• Task statement:
Quote word for word everything from the very start of the entries down to the line that contains "announcement show at Service Brewing – photos", including that line.

• Records to process:

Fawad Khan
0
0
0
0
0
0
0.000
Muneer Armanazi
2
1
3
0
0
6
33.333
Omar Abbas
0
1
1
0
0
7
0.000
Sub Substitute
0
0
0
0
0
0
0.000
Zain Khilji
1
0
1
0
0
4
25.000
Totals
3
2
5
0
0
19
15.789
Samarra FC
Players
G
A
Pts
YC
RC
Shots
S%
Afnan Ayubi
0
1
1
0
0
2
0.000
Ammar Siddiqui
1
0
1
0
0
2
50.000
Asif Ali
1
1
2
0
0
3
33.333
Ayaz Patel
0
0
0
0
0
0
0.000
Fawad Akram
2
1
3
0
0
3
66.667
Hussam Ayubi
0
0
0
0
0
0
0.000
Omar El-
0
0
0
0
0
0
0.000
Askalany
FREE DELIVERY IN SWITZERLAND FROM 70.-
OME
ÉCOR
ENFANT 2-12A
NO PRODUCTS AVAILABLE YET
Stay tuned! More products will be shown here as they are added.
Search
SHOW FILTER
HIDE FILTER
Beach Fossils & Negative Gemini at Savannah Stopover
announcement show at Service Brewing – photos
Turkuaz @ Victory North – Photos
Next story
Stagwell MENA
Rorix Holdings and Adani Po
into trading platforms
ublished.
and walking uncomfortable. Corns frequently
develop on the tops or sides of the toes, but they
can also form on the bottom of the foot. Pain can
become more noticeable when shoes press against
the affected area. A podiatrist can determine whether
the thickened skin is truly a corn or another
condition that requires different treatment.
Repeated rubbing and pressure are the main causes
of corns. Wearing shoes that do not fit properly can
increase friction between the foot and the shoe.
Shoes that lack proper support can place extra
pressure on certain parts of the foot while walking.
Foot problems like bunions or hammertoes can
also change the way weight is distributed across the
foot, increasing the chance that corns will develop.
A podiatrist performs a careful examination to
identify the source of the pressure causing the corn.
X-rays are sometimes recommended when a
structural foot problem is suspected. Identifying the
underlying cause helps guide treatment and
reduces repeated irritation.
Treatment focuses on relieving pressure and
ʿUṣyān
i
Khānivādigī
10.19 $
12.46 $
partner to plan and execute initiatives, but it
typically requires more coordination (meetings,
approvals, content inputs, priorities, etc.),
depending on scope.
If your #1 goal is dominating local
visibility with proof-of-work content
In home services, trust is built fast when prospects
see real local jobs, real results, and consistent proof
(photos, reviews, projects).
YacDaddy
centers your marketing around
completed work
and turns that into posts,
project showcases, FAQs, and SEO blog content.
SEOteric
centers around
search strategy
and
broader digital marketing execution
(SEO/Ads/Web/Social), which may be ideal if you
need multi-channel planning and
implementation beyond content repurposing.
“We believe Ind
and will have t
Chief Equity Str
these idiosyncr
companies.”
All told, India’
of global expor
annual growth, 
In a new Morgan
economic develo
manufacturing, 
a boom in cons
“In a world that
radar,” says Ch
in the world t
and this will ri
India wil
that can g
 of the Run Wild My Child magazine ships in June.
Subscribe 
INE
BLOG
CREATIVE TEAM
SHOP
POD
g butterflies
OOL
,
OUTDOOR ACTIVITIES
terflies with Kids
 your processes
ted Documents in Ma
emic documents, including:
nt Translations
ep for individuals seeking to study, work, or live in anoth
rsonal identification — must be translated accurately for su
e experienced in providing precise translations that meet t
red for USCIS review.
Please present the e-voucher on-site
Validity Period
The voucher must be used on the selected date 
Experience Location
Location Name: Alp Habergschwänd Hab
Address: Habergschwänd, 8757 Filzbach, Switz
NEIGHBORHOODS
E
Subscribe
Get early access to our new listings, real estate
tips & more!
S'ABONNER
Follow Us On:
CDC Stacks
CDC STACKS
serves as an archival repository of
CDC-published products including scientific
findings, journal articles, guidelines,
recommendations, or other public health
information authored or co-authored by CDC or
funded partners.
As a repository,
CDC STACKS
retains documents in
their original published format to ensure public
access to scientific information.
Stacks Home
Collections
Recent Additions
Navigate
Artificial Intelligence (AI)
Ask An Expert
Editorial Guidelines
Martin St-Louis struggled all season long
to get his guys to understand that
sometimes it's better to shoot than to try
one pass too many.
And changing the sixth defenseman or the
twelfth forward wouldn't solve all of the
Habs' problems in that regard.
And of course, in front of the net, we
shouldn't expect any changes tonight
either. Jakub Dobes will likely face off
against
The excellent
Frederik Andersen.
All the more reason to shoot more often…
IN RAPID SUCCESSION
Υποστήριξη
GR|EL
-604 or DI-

• Task result:
Fawad Khan
0
0
0
0
0
0
0.000
Muneer Armanazi
2
1
3
0
0
6
33.333
Omar Abbas
0
1
1
0
0
7
0.000
Sub Substitute
0
0
0
0
0
0
0.000
Zain Khilji
1
0
1
0
0
4
25.000
Totals
3
2
5
0
0
19
15.789
Samarra FC
Players
G
A
Pts
YC
RC
Shots
S%
Afnan Ayubi
0
1
1
0
0
2
0.000
Ammar Siddiqui
1
0
1
0
0
2
50.000
Asif Ali
1
1
2
0
0
3
33.333
Ayaz Patel
0
0
0
0
0
0
0.000
Fawad Akram
2
1
3
0
0
3
66.667
Hussam Ayubi
0
0
0
0
0
0
0.000
Omar El-
0
0
0
0
0
0
0.000
Askalany
FREE DELIVERY IN SWITZERLAND FROM 70.-
OME
ÉCOR
ENFANT 2-12A
NO PRODUCTS AVAILABLE YET
Stay tuned! More products will be shown here as they are added.
Search
SHOW FILTER
HIDE FILTER
Beach Fossils & Negative Gemini at Savannah Stopover
announcement show at Service Brewing – photos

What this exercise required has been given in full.